• [Given entries]
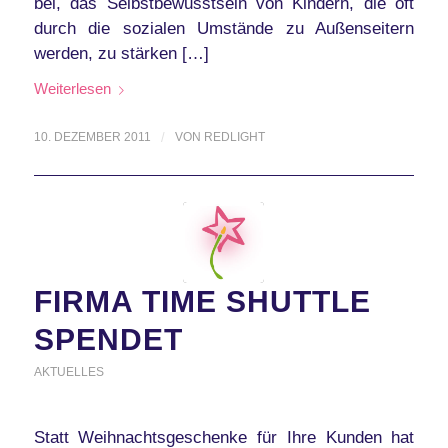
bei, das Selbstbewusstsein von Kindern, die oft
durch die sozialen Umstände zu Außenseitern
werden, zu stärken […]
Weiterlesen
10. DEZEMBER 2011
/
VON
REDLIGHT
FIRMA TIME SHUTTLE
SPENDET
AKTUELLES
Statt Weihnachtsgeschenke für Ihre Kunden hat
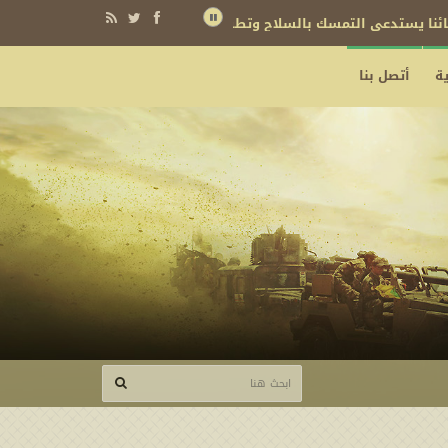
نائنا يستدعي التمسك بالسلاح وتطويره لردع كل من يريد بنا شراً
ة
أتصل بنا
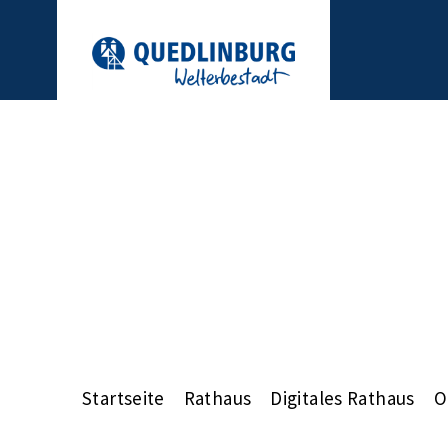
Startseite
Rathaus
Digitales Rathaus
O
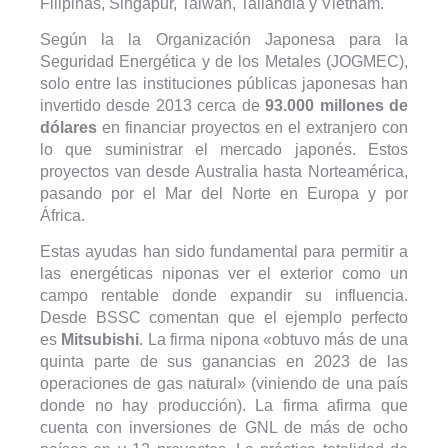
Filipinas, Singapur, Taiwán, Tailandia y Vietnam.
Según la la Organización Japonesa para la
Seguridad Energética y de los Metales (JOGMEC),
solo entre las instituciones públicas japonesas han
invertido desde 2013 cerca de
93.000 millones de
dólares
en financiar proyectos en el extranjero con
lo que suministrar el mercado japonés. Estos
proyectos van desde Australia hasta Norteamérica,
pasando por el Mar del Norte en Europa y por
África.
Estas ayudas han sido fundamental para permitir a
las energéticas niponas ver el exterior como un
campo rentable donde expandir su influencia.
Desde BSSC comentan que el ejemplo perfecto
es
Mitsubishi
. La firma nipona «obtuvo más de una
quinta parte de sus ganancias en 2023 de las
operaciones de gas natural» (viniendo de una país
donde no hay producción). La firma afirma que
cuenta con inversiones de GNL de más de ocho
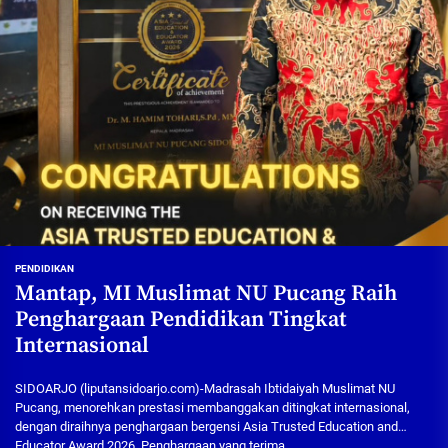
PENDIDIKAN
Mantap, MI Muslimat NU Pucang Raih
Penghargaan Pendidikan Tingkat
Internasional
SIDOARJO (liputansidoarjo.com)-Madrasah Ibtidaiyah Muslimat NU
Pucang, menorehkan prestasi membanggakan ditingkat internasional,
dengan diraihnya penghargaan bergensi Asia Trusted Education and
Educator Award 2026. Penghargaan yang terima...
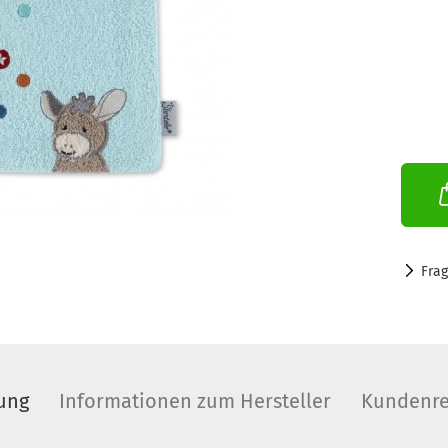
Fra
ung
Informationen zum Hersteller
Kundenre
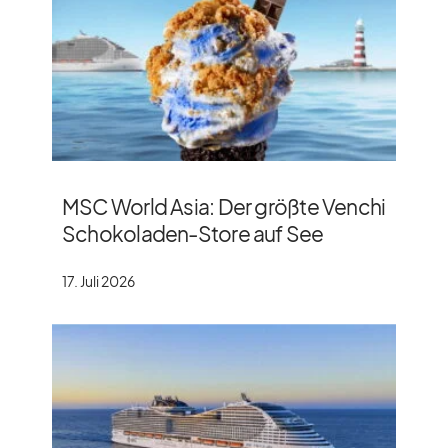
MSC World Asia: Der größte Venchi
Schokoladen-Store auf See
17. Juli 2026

• [Work item] From the data above, pull out each line containing the string "Pucang".

• [Output of the task]
Mantap, MI Muslimat NU Pucang Raih
Pucang, menorehkan prestasi membanggakan ditingkat internasional,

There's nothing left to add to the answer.